Le candidat péquiste dans Nicolet-Bécancour, Jean-René Dubois, a été présenté par le ministre régional Yves-François Blanchet.

La candidature de Dubois confirmée dans Nicolet-Yamaska

Candidat officiel du Parti québécois dans Nicolet-Bécancour, l'ancien directeur général de la Commission scolaire de la Riveraine, Jean-René Dubois, se dit à l'aise avec la position du gouvernement en ce qui concerne la fermeture de Gentilly-2 et la fusion possible de commissions scolaires.
Dans le cas de la centrale nucléaire et de la perte de 800 emplois, il rappelle que le PQ l'avait clairement annoncé et «Aussant aussi d'Option Nationale».
«Ça prend de l'audace et du courage pour prendre des décisions difficiles. J'ai fermé l'école de mon village à Manseau. Ce n'est pas évident. Il faut l'expliquer et prendre le temps de le faire», a-t-il confié, lundi, au Nouvelliste en marge de la conférence de presse confirmant sa candidature pour les prochaines élections.
Interrogé au sujet de possibles fusions de commissions scolaires évoquées lors du dépôt du budget Marceau, cet employé «en année sabbatique» n'interprète pas les éléments budgétaires de la même façon, y voyant une possibilité de regrouper des services pour être plus efficace.
Par exemple, M. Dubois raconte que du côté de la Commission scolaire de la Riveraine, on avait commencé à envisager un regroupement de services avec les deux villes du territoire au plan de la taxation, du transport et de l'équipement informatique.
«Avant de regarder les structures, il faut se poser la question suivante: qu'est-ce qu'on veut comme éducation?
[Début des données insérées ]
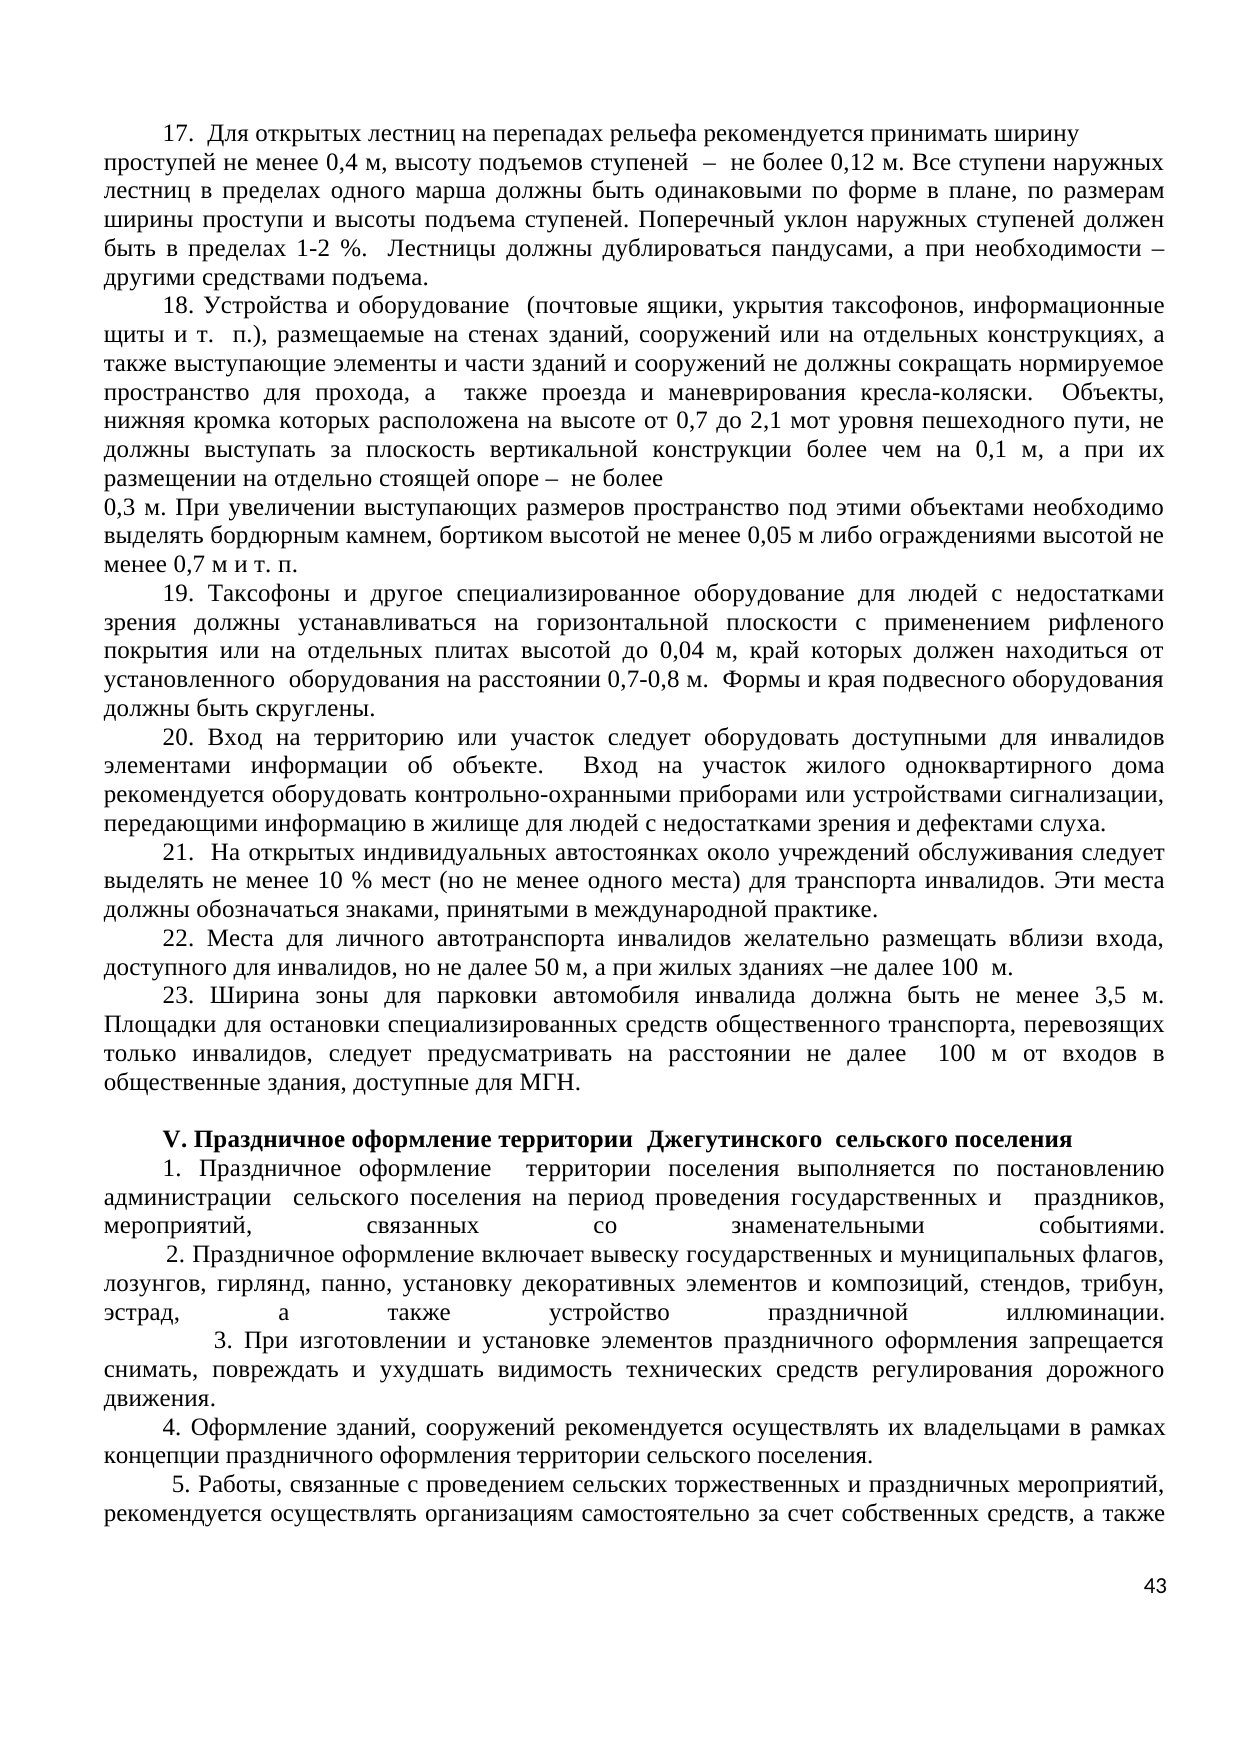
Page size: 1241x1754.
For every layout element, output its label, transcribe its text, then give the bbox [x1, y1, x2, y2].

subtitle 23. Ширина зоны для парковки автомобиля инвалида должна быть не менее 3,5 м. Площадки для остановки специализированных средств общественного транспорта, перевозящих только инвалидов, следует предусматривать на расстоянии не далее 100 м от входов в общественные здания, доступные для МГН. [103, 981, 1167, 1096]
subtitle 17. Для открытых лестниц на перепадах рельефа рекомендуется принимать ширину [103, 118, 1167, 147]
subtitle V. Праздничное оформление территории Джегутинского сельского поселения [103, 1124, 1167, 1153]
text 4. Оформление зданий, сооружений рекомендуется осуществлять их владельцами в рамках концепции праздничного оформления территории сельского поселения. [103, 1412, 1167, 1469]
subtitle 20. Вход на территорию или участок следует оборудовать доступными для инвалидов элементами информации об объекте. Вход на участок жилого одноквартирного дома рекомендуется оборудовать контрольно-охранными приборами или устройствами сигнализации, передающими информацию в жилище для людей с недостатками зрения и дефектами слуха. [103, 722, 1167, 837]
subtitle проступей не менее 0,4 м, высоту подъемов ступеней – не более 0,12 м. Все ступени наружных лестниц в пределах одного марша должны быть одинаковыми по форме в плане, по размерам ширины проступи и высоты подъема ступеней. Поперечный уклон наружных ступеней должен быть в пределах 1-2 %. Лестницы должны дублироваться пандусами, а при необходимости – другими средствами подъема. [103, 147, 1167, 291]
subtitle 18. Устройства и оборудование (почтовые ящики, укрытия таксофонов, информационные щиты и т. п.), размещаемые на стенах зданий, сооружений или на отдельных конструкциях, а также выступающие элементы и части зданий и сооружений не должны сокращать нормируемое пространство для прохода, а также проезда и маневрирования кресла-коляски. Объекты, нижняя кромка которых расположена на высоте от 0,7 до 2,1 мот уровня пешеходного пути, не должны выступать за плоскость вертикальной конструкции более чем на 0,1 м, а при их размещении на отдельно стоящей опоре – не более [103, 291, 1167, 492]
subtitle 21. На открытых индивидуальных автостоянках около учреждений обслуживания следует выделять не менее 10 % мест (но не менее одного места) для транспорта инвалидов. Эти места должны обозначаться знаками, принятыми в международной практике. [103, 837, 1167, 923]
subtitle 19. Таксофоны и другое специализированное оборудование для людей с недостатками зрения должны устанавливаться на горизонтальной плоскости с применением рифленого покрытия или на отдельных плитах высотой до 0,04 м, край которых должен находиться от установленного оборудования на расстоянии 0,7-0,8 м. Формы и края подвесного оборудования должны быть скруглены. [103, 578, 1167, 722]
text 1. Праздничное оформление территории поселения выполняется по постановлению администрации сельского поселения на период проведения государственных и праздников, мероприятий, связанных со знаменательными событиями. 2. Праздничное оформление включает вывеску государственных и муниципальных флагов, лозунгов, гирлянд, панно, установку декоративных элементов и композиций, стендов, трибун, эстрад, а также устройство праздничной иллюминации. 3. При изготовлении и установке элементов праздничного оформления запрещается снимать, повреждать и ухудшать видимость технических средств регулирования дорожного движения. [103, 1153, 1167, 1412]
subtitle 22. Места для личного автотранспорта инвалидов желательно размещать вблизи входа, доступного для инвалидов, но не далее 50 м, а при жилых зданиях –не далее 100 м. [103, 923, 1167, 981]
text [103, 1469, 1167, 1527]
subtitle 0,3 м. При увеличении выступающих размеров пространство под этими объектами необходимо выделять бордюрным камнем, бортиком высотой не менее 0,05 м либо ограждениями высотой не менее 0,7 м и т. п. [103, 492, 1167, 578]
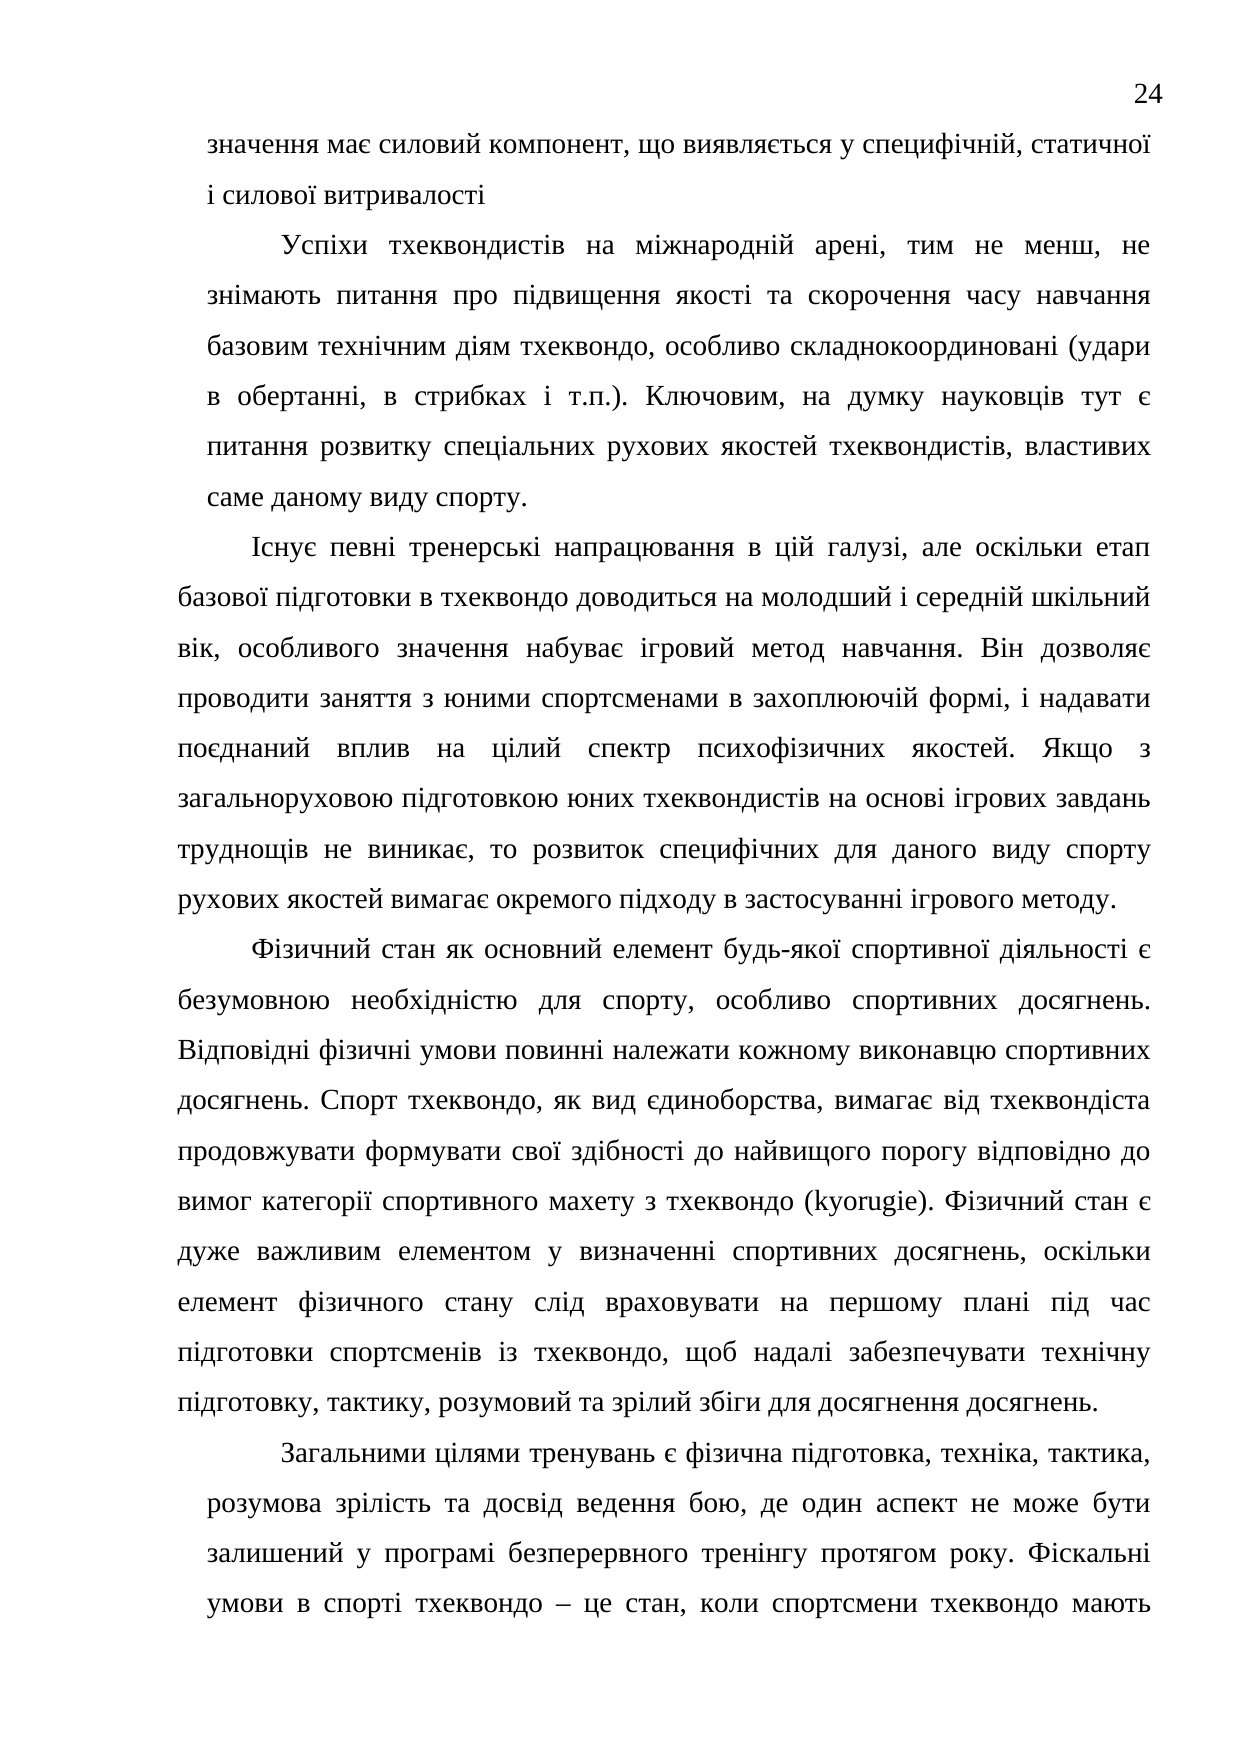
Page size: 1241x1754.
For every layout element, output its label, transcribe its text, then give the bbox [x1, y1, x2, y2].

text Існує певні тренерські напрацювання в цій галузі, але оскільки етап базової підготовки в тхеквондо доводиться на молодший і середній шкільний вік, особливого значення набуває ігровий метод навчання. Він дозволяє проводити заняття з юними спортсменами в захоплюючій формі, і надавати поєднаний вплив на цілий спектр психофізичних якостей. Якщо з загальноруховою підготовкою юних тхеквондистів на основі ігрових завдань труднощів не виникає, то розвиток специфічних для даного виду спорту рухових якостей вимагає окремого підходу в застосуванні ігрового методу. [177, 529, 1152, 915]
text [207, 1435, 1152, 1619]
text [207, 127, 1152, 210]
text Успіхи тхеквондистів на міжнародній арені, тим не менш, не знімають питання про підвищення якості та скорочення часу навчання базовим технічним діям тхеквондо, особливо складнокоординовані (удари в обертанні, в стрибках і т.п.). Ключовим, на думку науковців тут є питання розвитку спеціальних рухових якостей тхеквондистів, властивих саме даному виду спорту. [207, 227, 1152, 512]
text Фізичний стан як основний елемент будь-якої спортивної діяльності є безумовною необхідністю для спорту, особливо спортивних досягнень. Відповідні фізичні умови повинні належати кожному виконавцю спортивних досягнень. Спорт тхеквондо, як вид єдиноборства, вимагає від тхеквондіста продовжувати формувати свої здібності до найвищого порогу відповідно до вимог категорії спортивного махету з тхеквондо (kyorugie). Фізичний стан є дуже важливим елементом у визначенні спортивних досягнень, оскільки елемент фізичного стану слід враховувати на першому плані під час підготовки спортсменів із тхеквондо, щоб надалі забезпечувати технічну підготовку, тактику, розумовий та зрілий збіги для досягнення досягнень. [177, 932, 1152, 1418]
Peu importe le village ou la ville, les jeunes doivent avoir des chances égales et des services de qualité», a-t-il fait savoir en entrevue.
Au plan économique, le candidat péquiste dit vouloir valoriser l'entrepreneuriat et aider au démarrage de nouvelles PME afin d'optimiser l'utilisation du Fonds de diversification.
«Avec le Fonds, c'est le démarrage d'un changement de vision économique pour la région, un modèle appuyé sur la PME», s'est plu à affirmer le ministre régional, Yves-François Blanchet, devant quelques partisans réunis à l'Auberge Godefroy.
Le député de Johnson est d'autant plus heureux d'avoir comme candidat «l'un des grands experts de l'éducation» que l'enjeu, selon lui, sera de réussir cette «adéquation entre la formation de la main-d'oeuvre et le besoin des entreprises».
À la suite de ses premières rencontres avec les gens de son comté, répartis entre 37 municipalités et deux réserves autochtones, Jean-René Dubois a retenu les enjeux suivants: contrer l'exode des jeunes et la décroissance de la population, attirer les jeunes familles, lutter contre la pauvreté et l'exclusion sociale et augmenter le taux de diplomation aux études postsecondaires et universitaires, pour ne nommer que ceux-là.
«Je crois profondément que l'engagement politique est une vocation noble parce qu'il est au services des gens», a-t-il ajouté.
Finalement, le ministre Blanchet s'est refusé de commenter la candidature potentielle de l'ancien journaliste Alexis Deschênes dans le comté de Trois-Rivières, tout en ayant des bons mots pour Danielle St-Amand.